The significantly better PFS compared with sunitinib supports cabozantinib as initial therapy for patients with advanced RCC of intermediate or poor risk.

Updated results from the phase II CABOSUN trial showed cabozantinib significantly prolonged progression-free survival (PFS) per independent review committee compared with sunitinib as first-line therapy for advanced renal cell carcinoma (RCC) of poor or intermediate risk.

Previously available results from CABOSUN showed improved investigator-assessed PFS, with a median PFS of 8.2 months for cabozantinib compared with 5.6 months for sunitinib (P = .012).

“The independent assessment confirms the investigator-assessed results for PFS and supports that cabozantinib is a potential treatment option as initial therapy for patients with advanced RCC of intermediate or poor risk,” Toni K. Choueiri, MD, of Dana-Farber Cancer Institute, and colleagues wrote in the European Journal of Cancer.

In the trial, 157 treatment-naive patients with advanced RCC of intermediate or poor risk were randomly assigned to cabozantinib at 60-mg daily or sunitinib at 50-mg daily with 4 weeks on and 2 weeks off. Review by independent committee showed a significant improvement in PFS with cabozantinib. The median PFS was 8.6 months for cabozantinib compared with 5.3 months for sunitinib (hazard ratio [HR], 0.48; 95% CI, 0.31–0.74; P = .0008).

“The observed improvement in PFS with cabozantinib compared with sunitinib may be due, in part, to inhibition of MET and AXL by cabozantinib in addition to VEGF receptors,” the researchers wrote. “Subgroup analyses of PFS based on MET expression level favored cabozantinib over sunitinib (HR < 1) regardless of MET status.”

The overall response rate (ORR) was doubled with cabozantinib compared with sunitinib (20% vs 9%).

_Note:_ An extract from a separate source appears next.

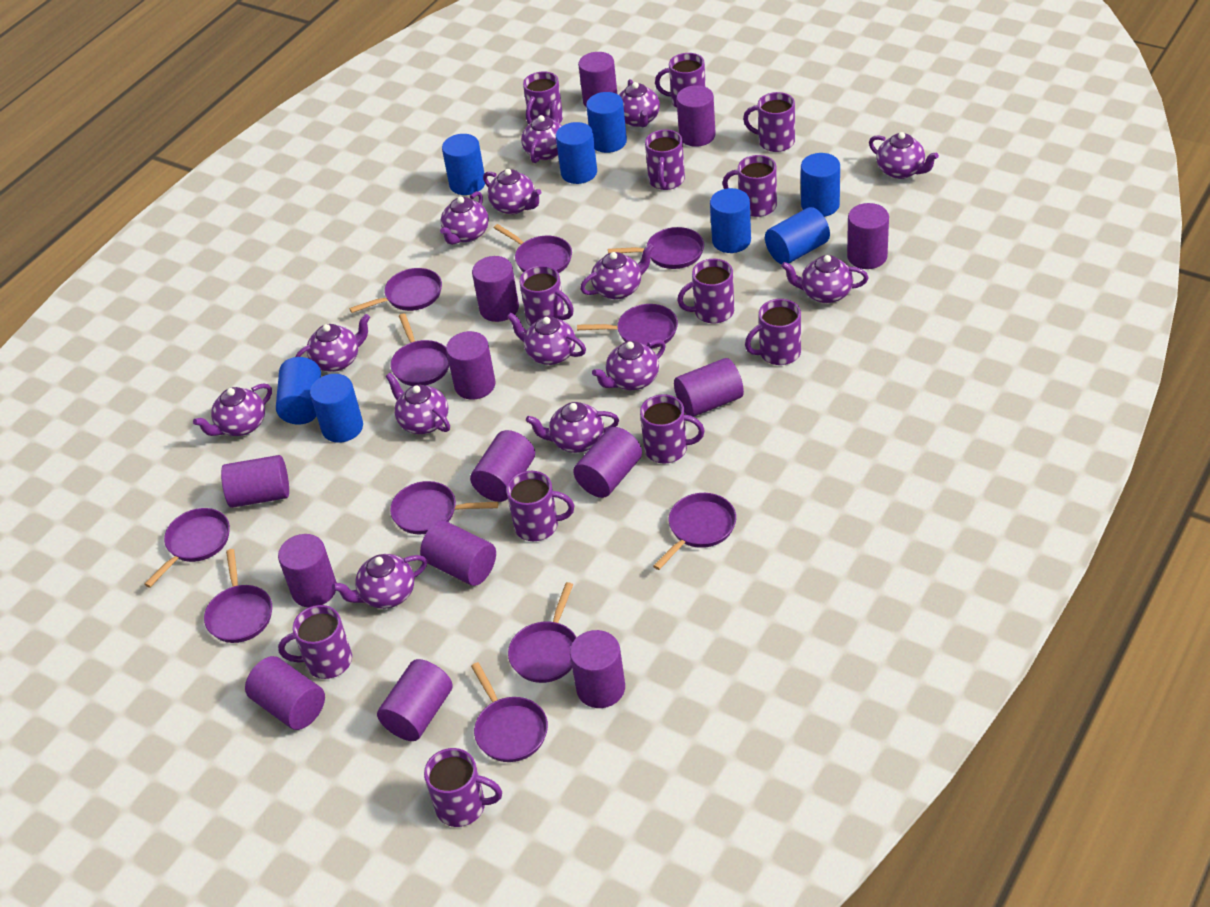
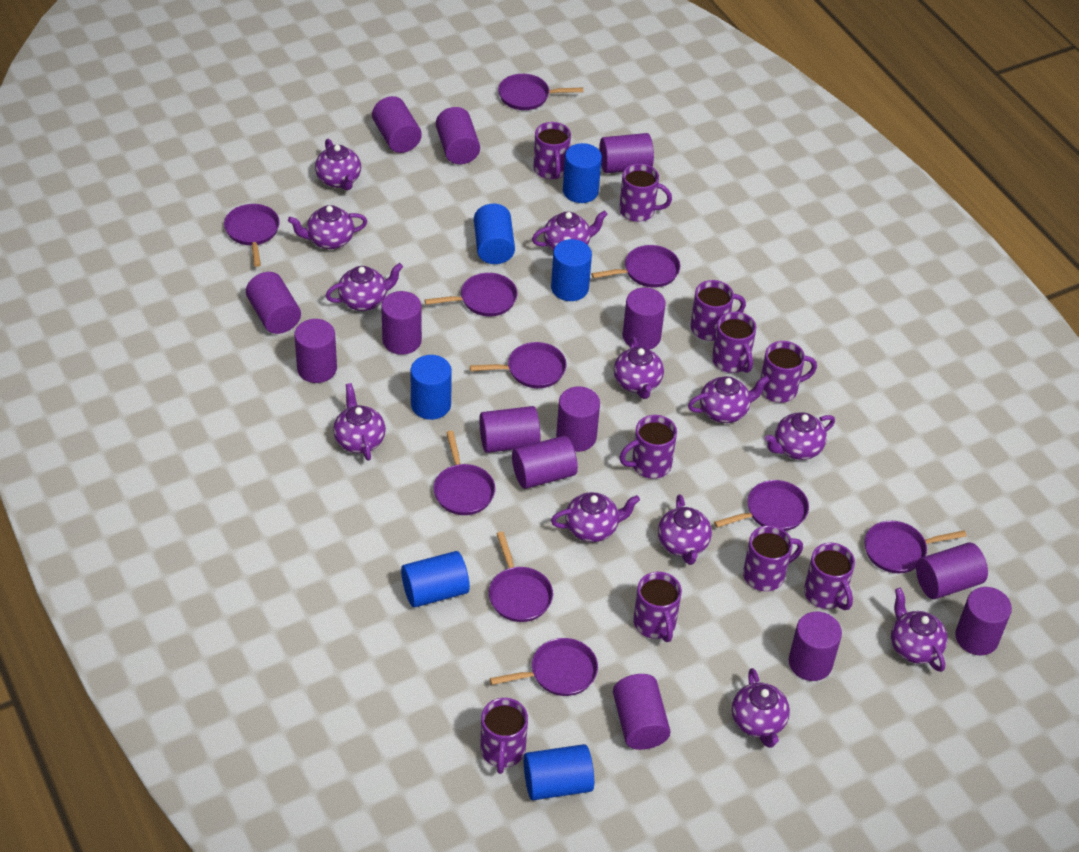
blue cylinder: [276,357,321,425] [310,374,363,443] [442,134,485,195] [556,122,597,184] [586,92,627,153] [710,188,751,253] [765,207,830,264] [801,153,840,217] = 8 -> [401,551,470,607] [410,355,452,420] [474,204,515,264] [524,744,594,800] [551,239,592,301] [563,143,602,203] = 6
purple mug: [278,605,352,679] [424,748,502,827] [506,471,574,541] [519,265,574,326] [523,72,563,124] [640,394,705,463] [645,129,685,190] [655,53,706,108] [677,259,734,323] [722,155,777,217] [743,92,795,152] [745,299,801,365] = 12 -> [480,698,528,774] [533,122,571,179] [619,163,672,222] [619,415,677,479] [633,572,682,642] [691,280,746,341] [712,312,756,373] [743,525,803,591] [761,341,817,403] [804,543,855,610] = 10
purple pan: [144,508,230,588] [204,549,272,643] [349,268,442,313] [390,481,499,534] [391,313,449,386] [471,662,548,762] [494,224,572,273] [508,582,577,683] [577,304,678,349] [608,227,704,269] [653,493,736,570] = 11 -> [224,204,280,267] [424,273,517,316] [433,431,495,515] [470,342,567,388] [489,531,553,622] [490,638,598,696] [498,74,583,110] [591,245,680,287] [714,480,809,531] [864,521,967,573] = 10
purple teapot: [193,383,272,436] [295,314,370,372] [332,554,427,609] [386,373,450,434] [440,191,489,245] [483,169,541,215] [507,313,586,365] [521,100,562,163] [526,402,619,453] [580,244,654,300] [592,339,666,390] [619,79,660,127] [781,255,868,303] [869,132,939,179] = 14 -> [288,205,367,249] [315,139,361,190] [326,263,403,311] [333,383,386,461] [532,210,608,251] [551,492,640,542] [614,337,664,399] [658,494,712,565] [688,376,769,423] [732,668,790,748] [765,413,835,460] [891,588,948,672] = 12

“Although the ORR with cabozantinib was higher when assessed by the investigator, the disease control rate with cabozantinib was similar by both assessments, indicating a shift from confirmed partial response to stable disease in the IRC assessment,” the researchers explained.

The updated overall survival (OS) results included an additional 9.5 months of follow-up. After a median follow-up of almost 3 years, the median OS was 26.6 months in those assigned to cabozantinib, compared with 21.2 months with sunitinib (HR = 0.80; 95% CI, 0.53–1.21).

Adverse events of any grade and of grade 3 or 4 were similar between the treatment groups.